[Saved data entries]
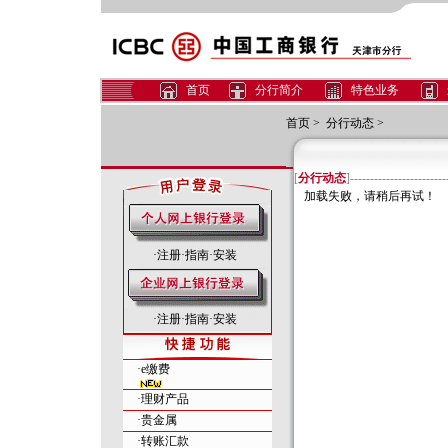
首页
分行简介
特色业务
首页
>
分行动态
>
[
分行动态
]------------------------
加载失败，请稍后再试！
·
注册
·
指南
·
安装
·
注册
·
指南
·
安装
·
e缴费
·
理财产品
·
贵金属
·
转账汇款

# Problem requirements
Return the records verbatim, minus pictures.

# Output
首页
分行简介
特色业务
首页
>
分行动态
>
[
分行动态
]------------------------
加载失败，请稍后再试！
·
注册
·
指南
·
安装
·
注册
·
指南
·
安装
·
e缴费
·
理财产品
·
贵金属
·
转账汇款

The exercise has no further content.